(Items from a dataset)
* * * * * * *

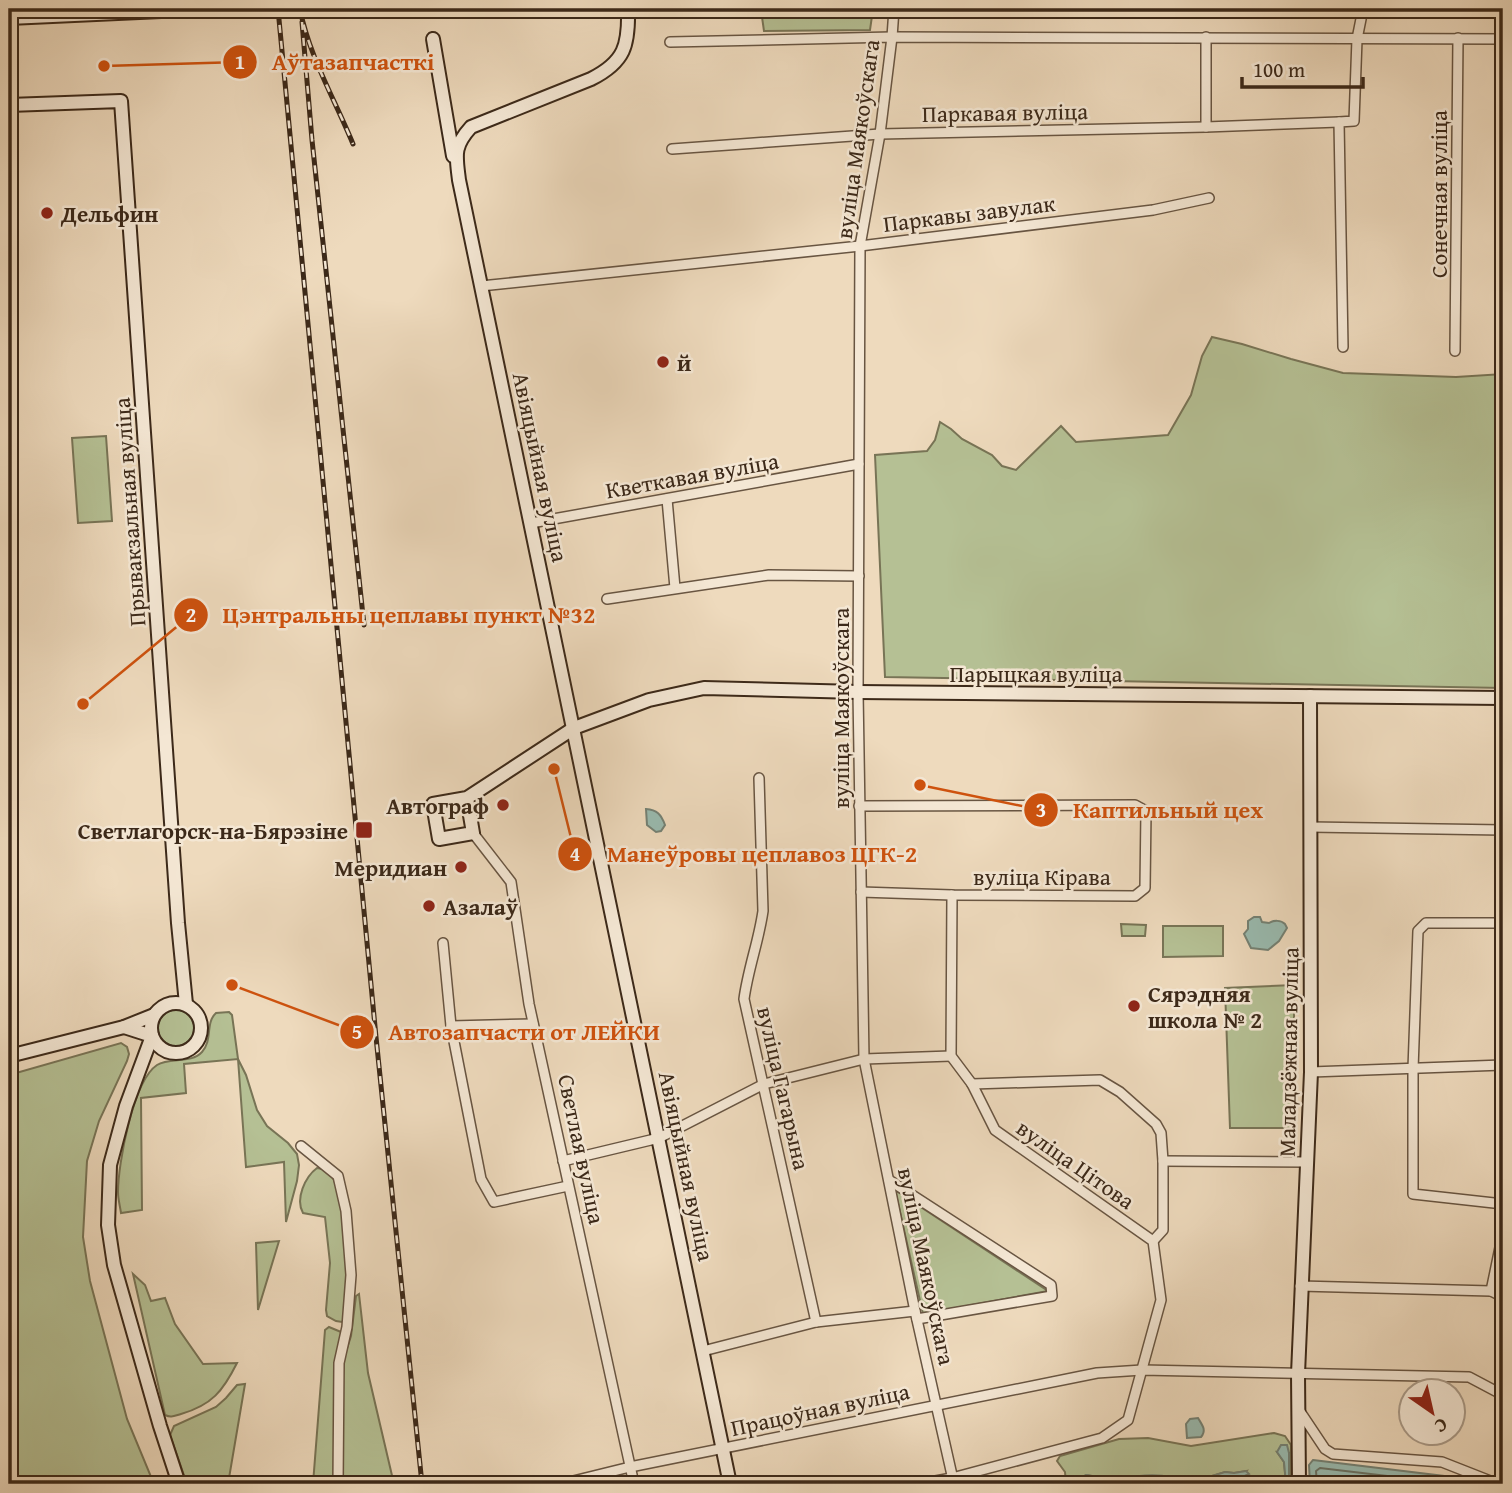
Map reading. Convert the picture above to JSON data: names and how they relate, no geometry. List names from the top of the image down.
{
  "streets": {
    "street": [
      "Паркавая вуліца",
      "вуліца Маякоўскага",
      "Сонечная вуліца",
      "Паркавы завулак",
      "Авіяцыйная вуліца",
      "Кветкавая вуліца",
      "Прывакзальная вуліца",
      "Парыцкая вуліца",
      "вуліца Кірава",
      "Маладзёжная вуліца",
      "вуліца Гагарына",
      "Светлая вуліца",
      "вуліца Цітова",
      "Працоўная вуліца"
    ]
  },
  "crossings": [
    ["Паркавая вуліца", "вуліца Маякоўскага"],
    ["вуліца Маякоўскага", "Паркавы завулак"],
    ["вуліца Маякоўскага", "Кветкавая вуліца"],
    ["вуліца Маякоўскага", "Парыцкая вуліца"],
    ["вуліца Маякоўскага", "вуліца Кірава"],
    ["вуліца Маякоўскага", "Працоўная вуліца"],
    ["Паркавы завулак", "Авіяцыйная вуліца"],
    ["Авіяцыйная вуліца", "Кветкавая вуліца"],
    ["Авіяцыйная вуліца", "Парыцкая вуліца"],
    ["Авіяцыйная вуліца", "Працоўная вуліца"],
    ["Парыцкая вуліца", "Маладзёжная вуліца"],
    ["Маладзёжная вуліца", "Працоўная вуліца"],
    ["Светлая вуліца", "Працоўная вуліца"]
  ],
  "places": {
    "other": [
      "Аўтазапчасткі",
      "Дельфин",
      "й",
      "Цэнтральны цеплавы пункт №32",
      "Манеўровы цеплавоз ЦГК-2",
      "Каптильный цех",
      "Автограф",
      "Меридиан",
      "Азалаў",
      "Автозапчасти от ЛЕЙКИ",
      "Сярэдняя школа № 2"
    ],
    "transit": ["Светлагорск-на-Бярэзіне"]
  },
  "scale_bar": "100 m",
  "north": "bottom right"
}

* * * * * * *

What the task asks: Lines above that contain the string "Парыцкая" make up the answer.

Response area:
      "Парыцкая вуліца",
    ["вуліца Маякоўскага", "Парыцкая вуліца"],
    ["Авіяцыйная вуліца", "Парыцкая вуліца"],
    ["Парыцкая вуліца", "Маладзёжная вуліца"],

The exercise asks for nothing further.